Hold Firm on Diesel Rules

During his first two years in office, President Bush didn't have an environmental policy so much as an industrial one. From building roads in national forests (he's for it) to cutting emissions from power plants (against), his administration has favored loggers and energy companies over wildlife or clean air. So it's terrific, if surprising, to hear that the Environmental Protection Agency is starting 2003 by drafting rules that would, for the first time, restrict emissions from diesel-powered bulldozers, tractors and other heavy equipment used in agriculture, construction and mining.

Now if the administration only will stand up to industry pleas to weaken or delay those rules. The EPA is expected to formally propose changes this spring that would apply the same tough standards adopted under the Clinton administration for diesel big rigs and buses to these off-highway uses.

Held to a lower standard since 1977, these exempt diesel engines are, along with power plants and oceangoing tankers, among the largest polluters linked by scientists to lung cancer, asthma and other respiratory diseases. Even California, known for strict emissions restrictions, has been unable to regulate them since powerful lobbyists won a federal exemption from state controls.

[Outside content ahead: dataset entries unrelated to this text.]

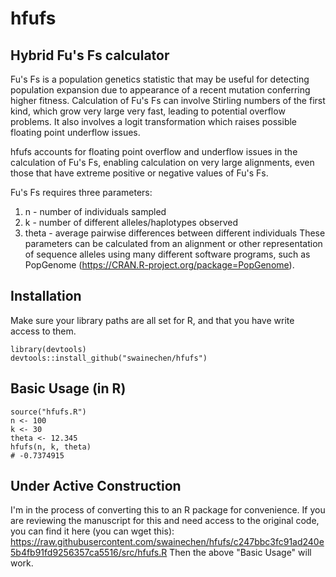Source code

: # hfufs
## Hybrid Fu's Fs calculator

Fu's Fs is a population genetics statistic that may be useful for detecting population expansion due to appearance of a recent mutation conferring higher fitness.
Calculation of Fu's Fs can involve Stirling numbers of the first kind, which grow very large very fast, leading to potential overflow problems. It also involves a logit transformation which raises possible floating point underflow issues.

hfufs accounts for floating point overflow and underflow issues in the calculation of Fu's Fs, enabling calculation on very large alignments, even those that have extreme positive or negative values of Fu's Fs.

Fu's Fs requires three parameters:
1. n - number of individuals sampled
2. k - number of different alleles/haplotypes observed
3. theta - average pairwise differences between different individuals
These parameters can be calculated from an alignment or other representation of sequence alleles using many different software programs, such as PopGenome (https://CRAN.R-project.org/package=PopGenome).

## Installation
Make sure your library paths are all set for R, and that you have write access to them.
```
library(devtools)
devtools::install_github("swainechen/hfufs")
```

## Basic Usage (in R)
```
source("hfufs.R")
n <- 100
k <- 30
theta <- 12.345
hfufs(n, k, theta)
# -0.7374915
```

## Under Active Construction
I'm in the process of converting this to an R package for convenience. If you are reviewing the manuscript for this and need access to the original code, you can find it here (you can wget this):
https://raw.githubusercontent.com/swainechen/hfufs/c247bbc3fc91ad240e5b4fb91fd9256357ca5516/src/hfufs.R
Then the above "Basic Usage" will work.
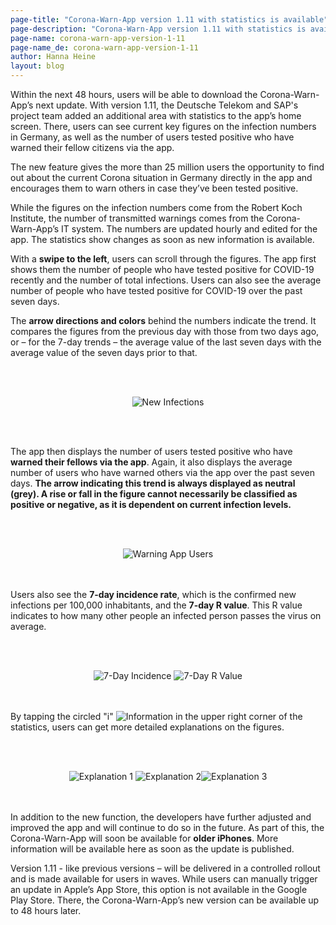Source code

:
 ```yaml
---
page-title: "Corona-Warn-App version 1.11 with statistics is available"
page-description: "Corona-Warn-App version 1.11 with statistics is available"
page-name: corona-warn-app-version-1-11
page-name_de: corona-warn-app-version-1-11
author: Hanna Heine
layout: blog
---
```

 
Within the next 48 hours, users will be able to download the Corona-Warn-App’s next update. With version 1.11, the Deutsche Telekom and SAP's project team added an additional area with statistics to the app’s home screen. There, users can see current key figures on the infection numbers in Germany, as well as the number of users tested positive who have warned their fellow citizens via the app.
 
<!-- overview -->

The new feature gives the more than 25 million users the opportunity to find out about the current Corona situation in Germany directly in the app and encourages them to warn others in case they’ve been tested positive. 

While the figures on the infection numbers come from the Robert Koch Institute, the number of transmitted warnings comes from the Corona-Warn-App’s IT system. The numbers are updated hourly and edited for the app. The statistics show changes as soon as new information is available. 

With a **swipe to the left**, users can scroll through the figures. The app first shows them the number of people who have tested positive for COVID-19 recently and the number of total infections. Users can also see the average number of people who have tested positive for COVID-19 over the past seven days.

The **arrow directions and colors** behind the numbers indicate the trend. It compares the figures from the previous day with those from two days ago, or – for the 7-day trends –  the average value of the last seven days with the average value of the seven days prior to that. 

 
<br></br>

<center> <img src="./cwa-new-infections.png" title="New Infections" alt="New Infections" style="align: center"></center>

<br></br>

The app then displays the number of users tested positive who have **warned their fellows via the app**. Again, it also displays the average number of users who have warned others via the app over the past seven days. **The arrow indicating this trend is always displayed as neutral (grey). A rise or fall in the figure cannot necessarily be classified as positive or negative, as it is dependent on current infection levels.**

<br></br>

<center> <img src="./cwa-warning-users.png" title="Warning App Users" alt="Warning App Users" style="align: center"> </center> <br></br>


Users also see the **7-day incidence rate**, which is the confirmed new infections per 100,000 inhabitants, and the **7-day R value**. This R value indicates to how many other people an infected person passes the virus on average.

<br></br>

<center> <img src="./cwa-7-day-incidence.png" title="7-Day Incidence" alt="7-Day Incidence" style="align: center"> <img src="./cwa-7-day-r-value.png" title="7-Day R Value" alt="7-Day R Value" style="align: center"></center> <br></br>

By tapping the circled "i" <img src="./information.png" title="Information" style="align: center">  in the upper right corner of the statistics, users can get more detailed explanations on the figures.

<br></br>

<center> <img src="./cwa-figures-explanation.png" title="Explanation 1" alt="Explanation 1" style="align: center"> <img src="./cwa-figures-explanation-2.png" title="Explanation 2" alt="Explanation 2" style="align: center"><img src="./cwa-figures-explanation-3.png" title="Explanation 3" alt="Explanation 3" style="align: center"></center> <br></br>


In addition to the new function, the developers have further adjusted and improved the app and will continue to do so in the future. As part of this, the Corona-Warn-App will soon be available for **older iPhones**. More information will be available here as soon as the update is published. 

Version 1.11 - like previous versions – will be delivered in a controlled rollout and is made available for users in waves. While users can manually trigger an update in Apple’s App Store, this option is not available in the Google Play Store. There, the Corona-Warn-App’s new version can be available up to 48 hours later.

By limiting particulates, nitrogen oxide and other pollutants, the EPA projects that the federal rules under discussion would prevent more than 8,000 premature deaths and hundreds of thousands of cases of respiratory illnesses each year. This translates into billions of dollars in savings on health care, a compelling side benefit at a time when medical costs are soaring almost as quickly as federal and state deficits.

But it also means that oil refiners and engine makers would have to spend more money developing low-sulfur diesel fuel and installing devices to treat exhaust gases, costs that would be passed on to farmers, miners and contractors. Those affected are clamoring to soften or delay the rules, never mind the 30 years they have had without any.

Tax credits to mitigate the pain are acceptable. Delayed or weakened rules are not. Even the Office of Management and Budget concedes that the health benefits far outweigh the costs to industry. And that's strictly the dollars-and-cents argument.

Mud-colored skies and kids who need inhalers make the moral case. Proximity to the 2004 election makes the political one. Surely the president's astute advisors recall how former House Speaker Newt Gingrich's 1995 campaign against environmental laws cost House Republicans votes.

The year before an election year is the one voters remember. Industrial lobbyists may not care for clean air. Voters do.